South Africa’s Reserve Bank (SARB) continued with its rate hike cycle in January, which will have an impact on the housing sector.

The repo rate, which directly impacts interest rates, affects many aspects of an economy, such as the exchange rate and money supply. As such, it can be used to manipulate spending to reach certain economic goals, said  Johette Smuts, head of data analytics at PayProp.

For example, when spending and hence economic activity is low, the Reserve Bank may lower the interest rate to lower the cost of borrowing money, effectively incentivising consumers, and investors to borrow and spend more, thereby stimulating economic growth.

This, in turn, can drive up prices and inflation, which can be detrimental to an economy in the longer term. To curb this, central banks may raise interest rates. The USA, for instance, is currently experiencing its highest inflation levels in decades, and the expectation is that interest rates there will be hiked soon.

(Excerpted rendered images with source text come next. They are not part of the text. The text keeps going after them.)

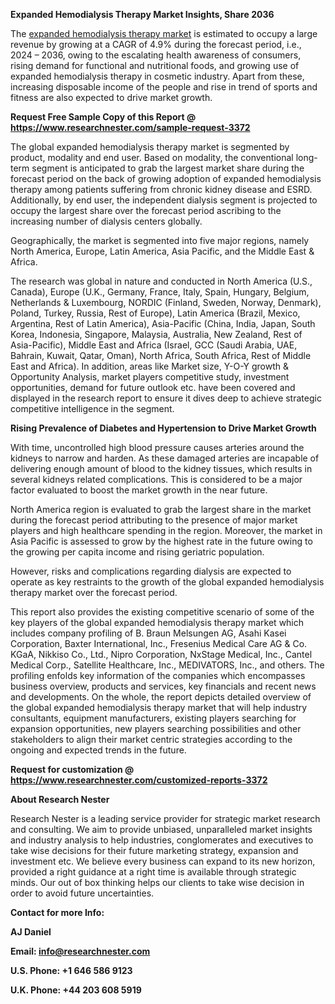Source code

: ﻿**Expanded Hemodialysis Therapy Market Insights, Share 2036**

The [expanded hemodialysis therapy market](https://www.researchnester.com/reports/expanded-hemodialysis-therapy-market/3372) is estimated to occupy a large revenue by growing at a CAGR of 4.9% during the forecast period, i.e., 2024 – 2036, owing to the escalating health awareness of consumers, rising demand for functional and nutritional foods, and growing use of expanded hemodialysis therapy in cosmetic industry. Apart from these, increasing disposable income of the people and rise in trend of sports and fitness are also expected to drive market growth.

**Request Free Sample Copy of this Report @ <https://www.researchnester.com/sample-request-3372>** 

The global expanded hemodialysis therapy market is segmented by product, modality and end user. Based on modality, the conventional long-term segment is anticipated to grab the largest market share during the forecast period on the back of growing adoption of expanded hemodialysis therapy among patients suffering from chronic kidney disease and ESRD. Additionally, by end user, the independent dialysis segment is projected to occupy the largest share over the forecast period ascribing to the increasing number of dialysis centers globally. 

Geographically, the market is segmented into five major regions, namely North America, Europe, Latin America, Asia Pacific, and the Middle East & Africa.

The research was global in nature and conducted in North America (U.S., Canada), Europe (U.K., Germany, France, Italy, Spain, Hungary, Belgium, Netherlands & Luxembourg, NORDIC (Finland, Sweden, Norway, Denmark), Poland, Turkey, Russia, Rest of Europe), Latin America (Brazil, Mexico, Argentina, Rest of Latin America), Asia-Pacific (China, India, Japan, South Korea, Indonesia, Singapore, Malaysia, Australia, New Zealand, Rest of Asia-Pacific), Middle East and Africa (Israel, GCC (Saudi Arabia, UAE, Bahrain, Kuwait, Qatar, Oman), North Africa, South Africa, Rest of Middle East and Africa). In addition, areas like Market size, Y-O-Y growth & Opportunity Analysis, market players competitive study, investment opportunities, demand for future outlook etc. have been covered and displayed in the research report to ensure it dives deep to achieve strategic competitive intelligence in the segment.

**Rising Prevalence of Diabetes and Hypertension to Drive Market Growth**

With time, uncontrolled high blood pressure causes arteries around the kidneys to narrow and harden. As these damaged arteries are incapable of delivering enough amount of blood to the kidney tissues, which results in several kidneys related complications. This is considered to be a major factor evaluated to boost the market growth in the near future.  

North America region is evaluated to grab the largest share in the market during the forecast period attributing to the presence of major market players and high healthcare spending in the region. Moreover, the market in Asia Pacific is assessed to grow by the highest rate in the future owing to the growing per capita income and rising geriatric population.

However, risks and complications regarding dialysis are expected to operate as key restraints to the growth of the global expanded hemodialysis therapy market over the forecast period.

This report also provides the existing competitive scenario of some of the key players of the global expanded hemodialysis therapy market which includes company profiling of B. Braun Melsungen AG, Asahi Kasei Corporation, Baxter International, Inc., Fresenius Medical Care AG & Co. KGaA, Nikkiso Co., Ltd., Nipro Corporation, NxStage Medical, Inc., Cantel Medical Corp., Satellite Healthcare, Inc., MEDIVATORS, Inc., and others. The profiling enfolds key information of the companies which encompasses business overview, products and services, key financials and recent news and developments. On the whole, the report depicts detailed overview of the global expanded hemodialysis therapy market that will help industry consultants, equipment manufacturers, existing players searching for expansion opportunities, new players searching possibilities and other stakeholders to align their market centric strategies according to the ongoing and expected trends in the future.    

**Request for customization @ <https://www.researchnester.com/customized-reports-3372>**     

**About Research Nester**

Research Nester is a leading service provider for strategic market research and consulting. We aim to provide unbiased, unparalleled market insights and industry analysis to help industries, conglomerates and executives to take wise decisions for their future marketing strategy, expansion and investment etc. We believe every business can expand to its new horizon, provided a right guidance at a right time is available through strategic minds. Our out of box thinking helps our clients to take wise decision in order to avoid future uncertainties.

**Contact for more Info:**

**AJ Daniel**

**Email: info@researchnester.com**

**U.S. Phone: +1 646 586 9123** 

**U.K. Phone: +44 203 608 5919**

After a small recent hike following a long period of low rates, South African rates are also widely expected to be increased in small increments this year and beyond, said Smuts.

Relationship between the repo rate and rental growth rates

Does the same inverse relationship exist between the repo rate and rental price growth, whereby higher rates will put downward pressure on rental inflation?

Due to the pandemic, rental growth was subdued throughout 2021. The market hasn’t seen year-on-year increases of more than 1% since Q3 2020, which is a far cry from the increases of 4% year on year in 2019.

In response to the cooling effect of the pandemic on consumer spending, the Reserve Bank’s Monetary Policy Committee dramatically lowered the repo rate. In February of 2020, it stood at 6.25%. By the end of July, 5 months and 4 rate adjustments later, the rate was at 3.5%, the lowest it has been in decades. The prime lending rate consequently changed from 9.75% to 7% during that time.

Meanwhile, over the same period, rental growth halved and declined further to just 0.2% year-on-year at the end of 2020. It went on to stay below 1% for the whole of 2021.

Smuts has plotted the rental growth rate against the repo rate over the last three years and calculated the correlation between them.

“The yearly correlation for 2019, 2020 and 2021 were all positive but of varying strength, ranging from 0.23 in 2019 to 0.84 in 2021. However, the calculation over the full three-year period yields a figure of 0.94 – indicating a very strong correlation indeed,” she said.

What does this mean for the rental market?

Smuts said that it would be easy to imagine that changes in the repo rate directly cause changes in the rental growth rate. “This is not true; they simply correlate or occur together. The reasons for this are a bit more complex.”

She said it is more likely that the concurrent change in both indicators comes from having the same underlying economic factors, although interest rate decisions are also influenced by global economic trends. Either way, the strong correlation indicates that we could see a rebound in the rental growth rate in 2022 and beyond.

The forecasted increases in the repo rate could lower inflationary pressures in the short term, although this is not guaranteed. Many tenants will most likely remain under financial pressure, especially since their incomes didn’t keep up with inflation, thereby reducing their purchasing power.

That being said, Smuts says the average arrears position has recovered remarkably well and is in line with pre-pandemic levels. “Looking at the year ahead, we don’t foresee any further significant improvements in this area, as arrears figures are back to normal, removing some pressure on rental price growth.”